Extracted records
>>>

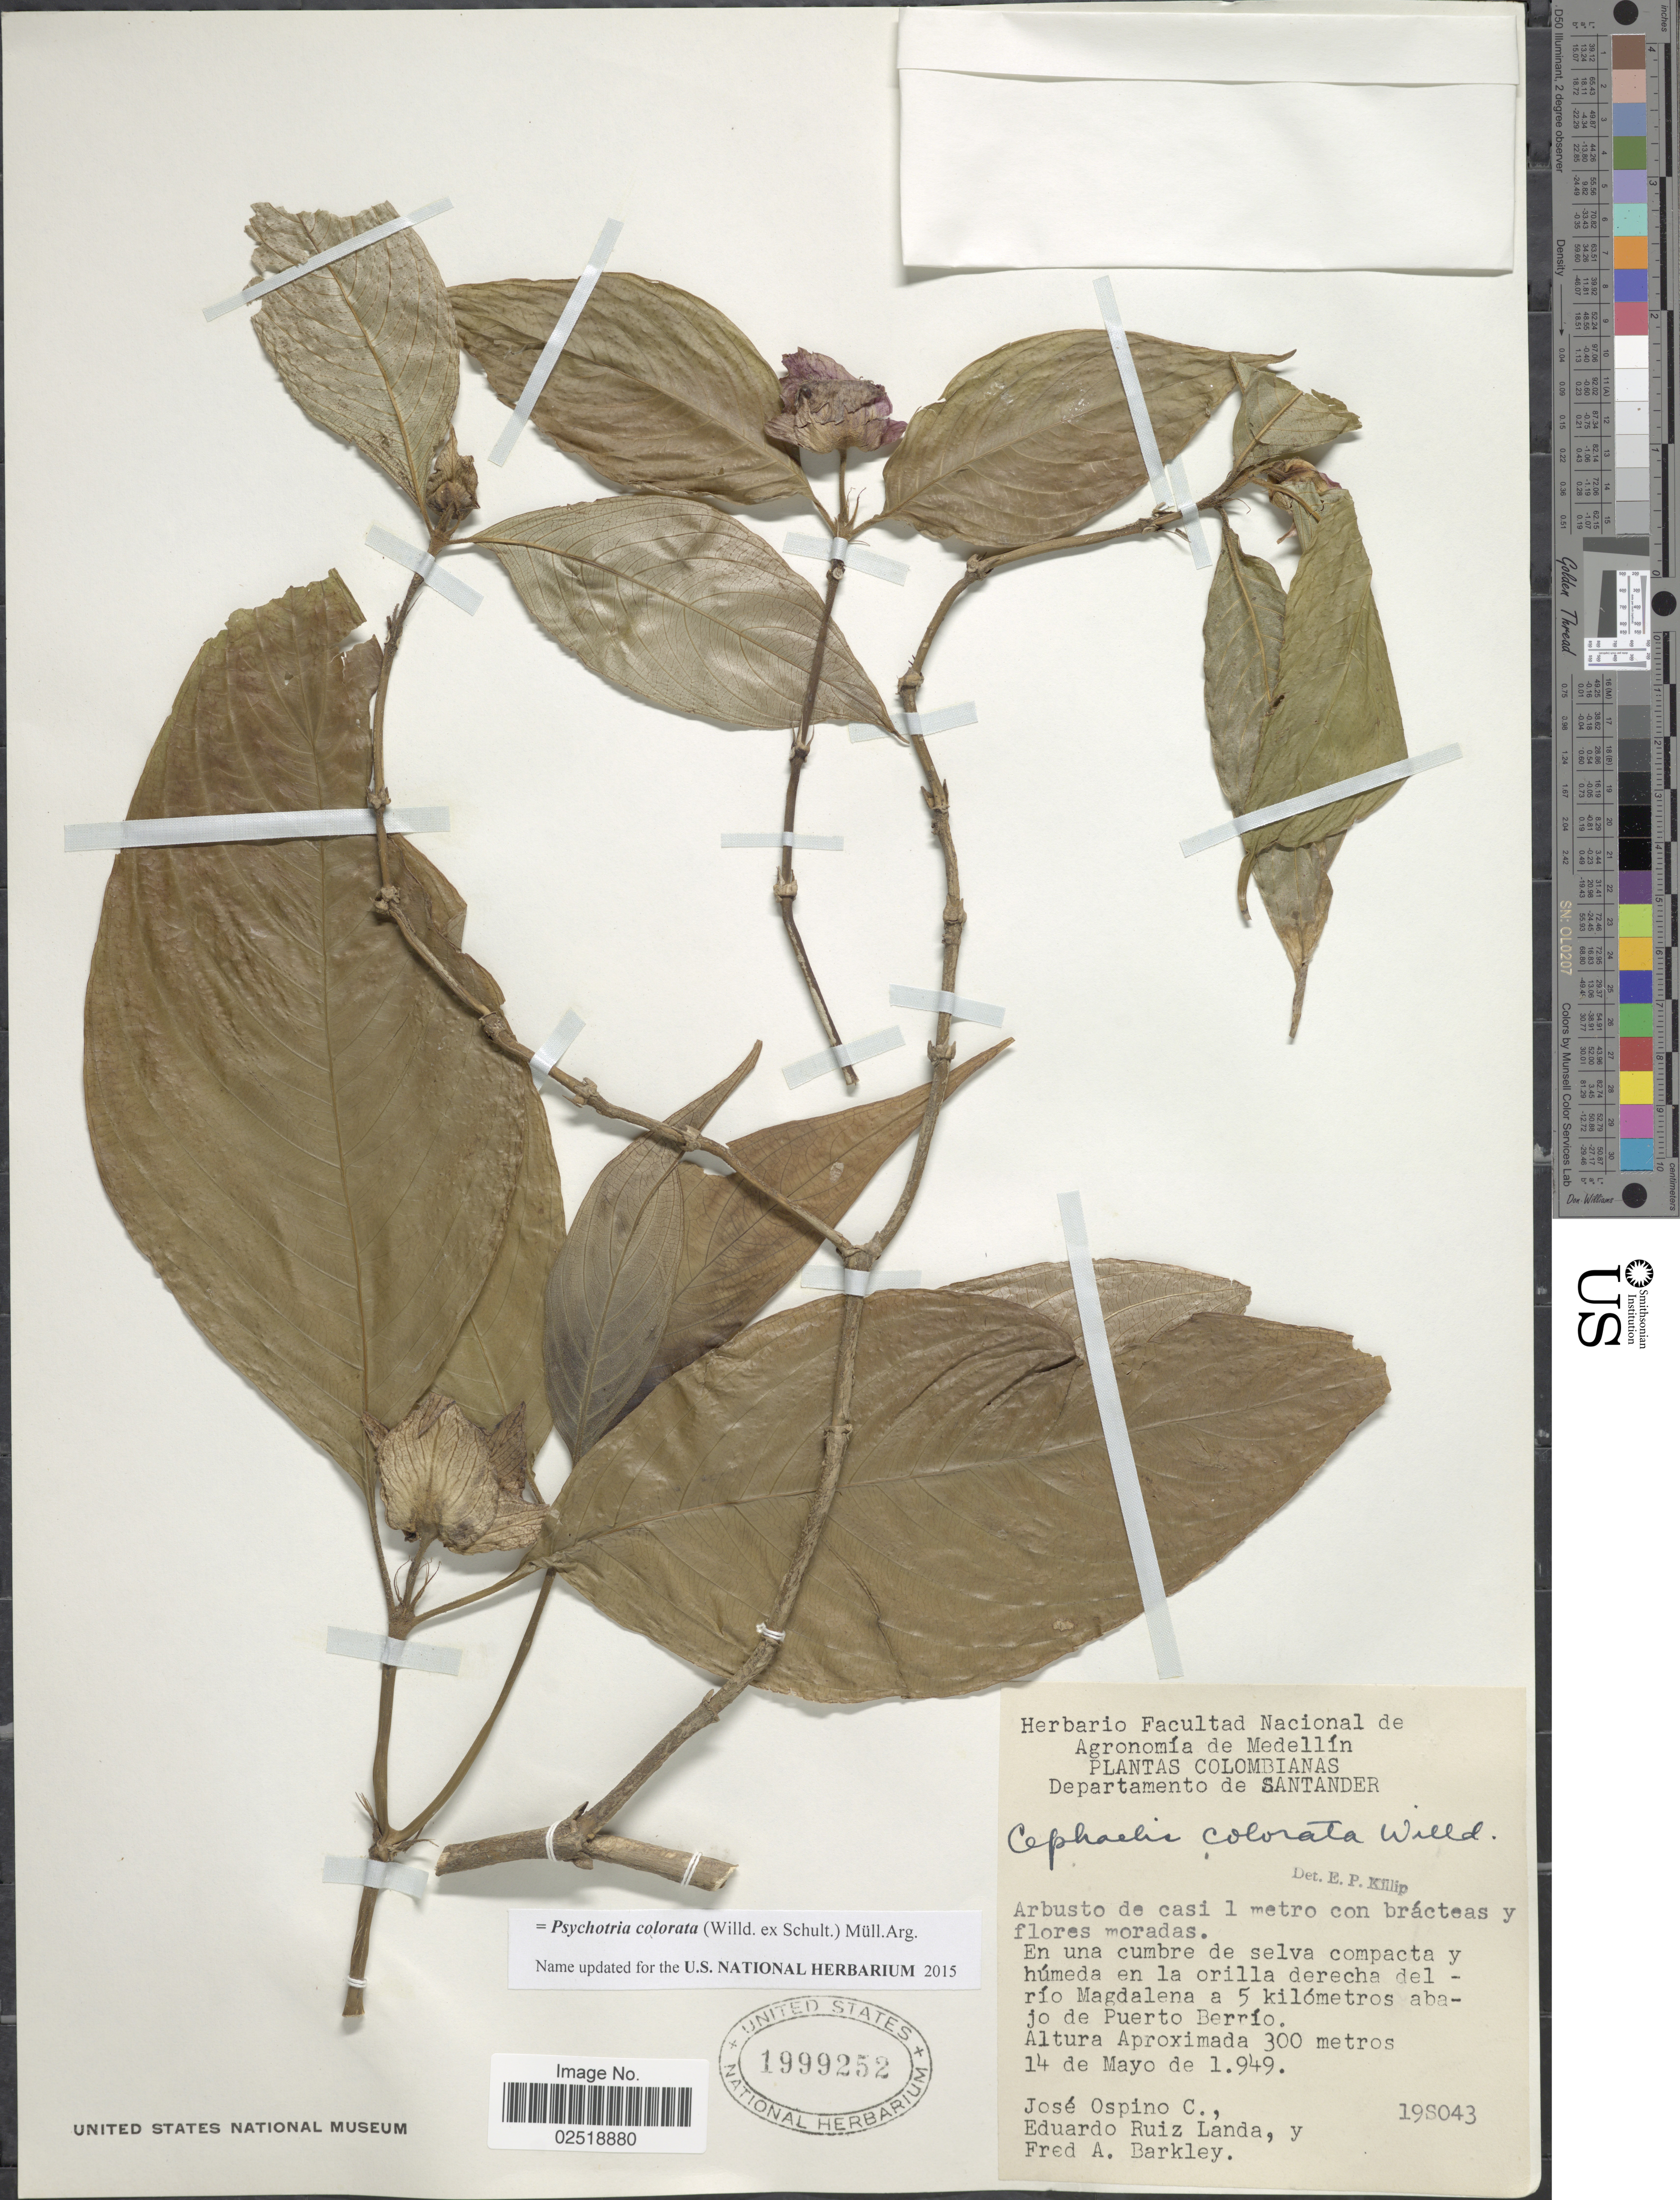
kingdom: Plantae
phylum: Tracheophyta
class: Magnoliopsida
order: Gentianales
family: Rubiaceae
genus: Palicourea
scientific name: Palicourea colorata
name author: (Hoffmanns. ex Roem. & Schult.) Delprete & J.H. Kirkbr.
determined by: Kirkbride, J. H., Jr.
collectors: J. Ospino Carvajal, E. Ruiz Landa & F. A. Barkley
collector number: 19S043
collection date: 1949-05-14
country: Colombia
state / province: Santander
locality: Departamento de Santander, En una cumbre de selva compacta y húmeda en la orilla derecha del río Magdalena a 5 kilómetros abajo de Puerto Berrío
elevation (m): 300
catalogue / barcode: US 1999252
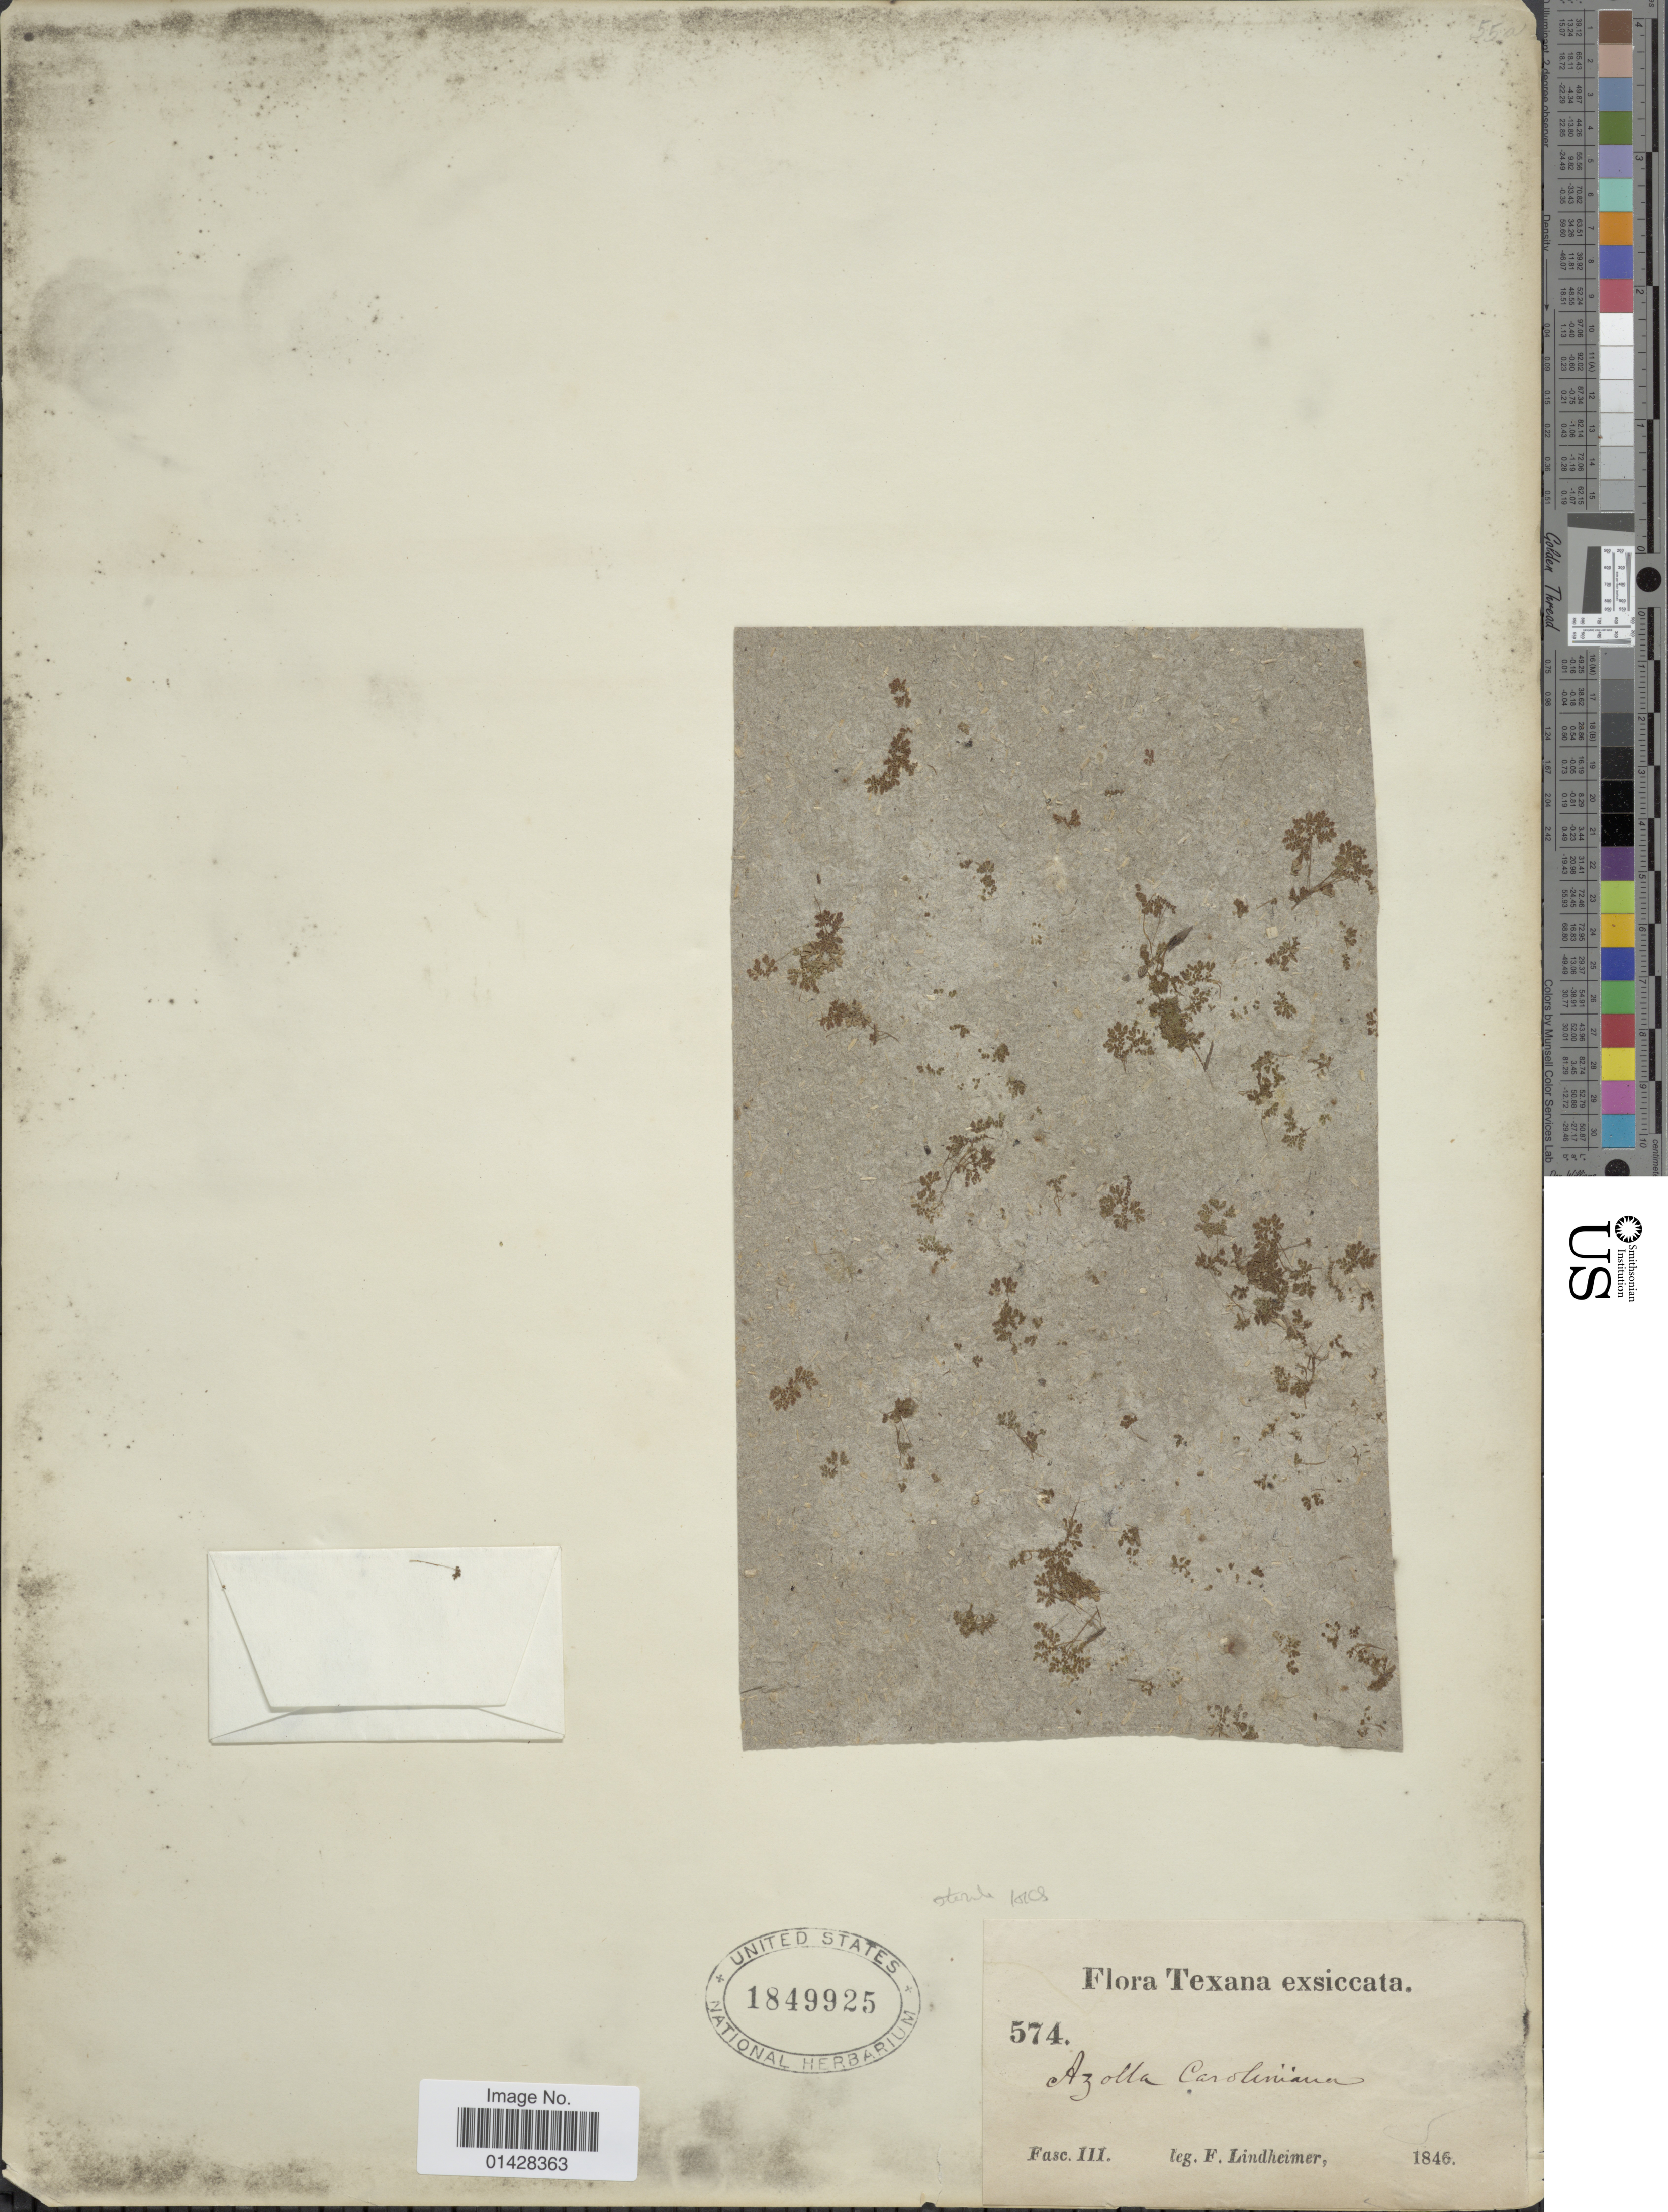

<<<

Update the listing above so that "locality" reads "collection site" throughout, with nothing else changed. Leave the pictures out of your answer.

kingdom: Plantae
phylum: Tracheophyta
class: Magnoliopsida
order: Gentianales
family: Rubiaceae
genus: Palicourea
scientific name: Palicourea colorata
name author: (Hoffmanns. ex Roem. & Schult.) Delprete & J.H. Kirkbr.
determined by: Kirkbride, J. H., Jr.
collectors: J. Ospino Carvajal, E. Ruiz Landa & F. A. Barkley
collector number: 19S043
collection date: 1949-05-14
country: Colombia
state / province: Santander
collection site: Departamento de Santander, En una cumbre de selva compacta y húmeda en la orilla derecha del río Magdalena a 5 kilómetros abajo de Puerto Berrío
elevation (m): 300
catalogue / barcode: US 1999252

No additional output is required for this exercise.